Welcome to the blog of author Marlo Schalesky!

Wednesday, January 30, 2019

Waiting in the Dark

Hi Friends,


I've been working on my new book this week and have been revisiting the story of Sarah when she was taken by Pharaoh. So I was reading some of what I wrote in Waiting for Wonder, and came upon these helpful thoughts about encountering Christ in the dark places of our lives. I found these words helpful. Maybe you will too:


Who is this God who rescues us from the harem of Pharaoh, who stops at nothing to reach into our shadows and bring us into his light? Who is he who calls us by our names and tolerates no deceptions? 
Who is he?
He is God of Sarai.
He is God who stopped a crowd to look a healed woman in the face, to call her by her true name. Matthew 9, Mark 5, and Luke 8 tell about a woman who had been bleeding for twelve years. No doctor could heal her. She had no money, no cure, no hope. Like Sarai, she was caught in the dark shadows of of circumstances that shut her away from her most precious relationships. She was untouchable. She could not go into the temple. And this disease was as powerful in her life as Pharaoh himself.
But she saw Jesus.

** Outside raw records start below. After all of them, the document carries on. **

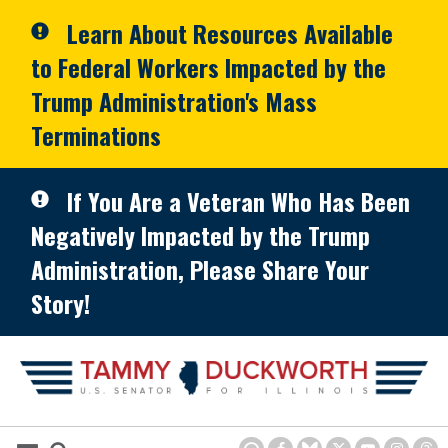
Skip to primary navigation
Skip to content
Learn About Resources Available
to Federal Workers Impacted by the
Trump Administration's Mass
Terminations
If You Are a Veteran Who Has Been
Negatively Impacted by the Trump
Administration, Please Share Your
Story!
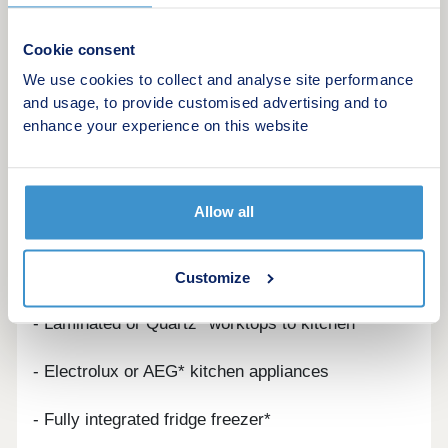
Specification Highlights
Cookie consent
INTERIORS
We use cookies to collect and analyse site performance
and usage, to provide customised advertising and to
- White grained cottage style doors with polished
enhance your experience on this website
chrome handles
- Built-in wardrobes to principal bedroom*
Allow all
KITCHEN
- Symphony designed kitchens
Customize
- Laminated or Quartz* worktops to kitchen
- Electrolux or AEG* kitchen appliances
- Fully integrated fridge freezer*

She wiggled her way through the crowd that day. She touched the hem of his robe. And she was healed. She was free.
At that moment, she had everything she had come for, everything she hoped for.
She was finished.
Jesus was not.
He stopped the crowd. He turned. He looked around carefully to find her. And he said to her, “Daughter, your faith has healed you; go in peace, healed from your disease.” 
He called her Daughter. He called her his own.
Daughter, loved one, precious one, dear one. Daughter, the one you would give anything to save.
That’s who she was.
That’s who we are.
Healing is not enough. Rescue is not complete without restoration. Sarai is sent away with Abram only when her right relationship with him and with God is restored. The woman called “Daughter” is sent away only when Jesus has stopped the crowd to restore her to the community and to himself. Only when she is called by her true name - Daughter.
When no one saw her for who she was, Jesus did. Even now, we refer to her as “the woman with the issue of blood.” But Jesus didn’t call her that. He called her Daughter. And he made her whole.
So when you are waiting in the dark, when hope seems lost, when circumstances are beyond your control, when God’s promises seem like a distant dream, he is coming to rescue you. You are his precious one. 
All you may be wanting is your situation fixed, but he is offering so much more. He will stop the world to look you in the face, love you, and call you his child. 
No matter where you are, what you’ve done, what’s been done to you ... He names you as his own. You will be called out of Pharaoh’s harem and set free. 
Reach out to touch the hem of his cloak, and wait for your redeemer.

Turn your eyes upon Jesus,
Look full in His wonderful face,
And the things of earth will grow strangely dim,
In the light of His glory and grace.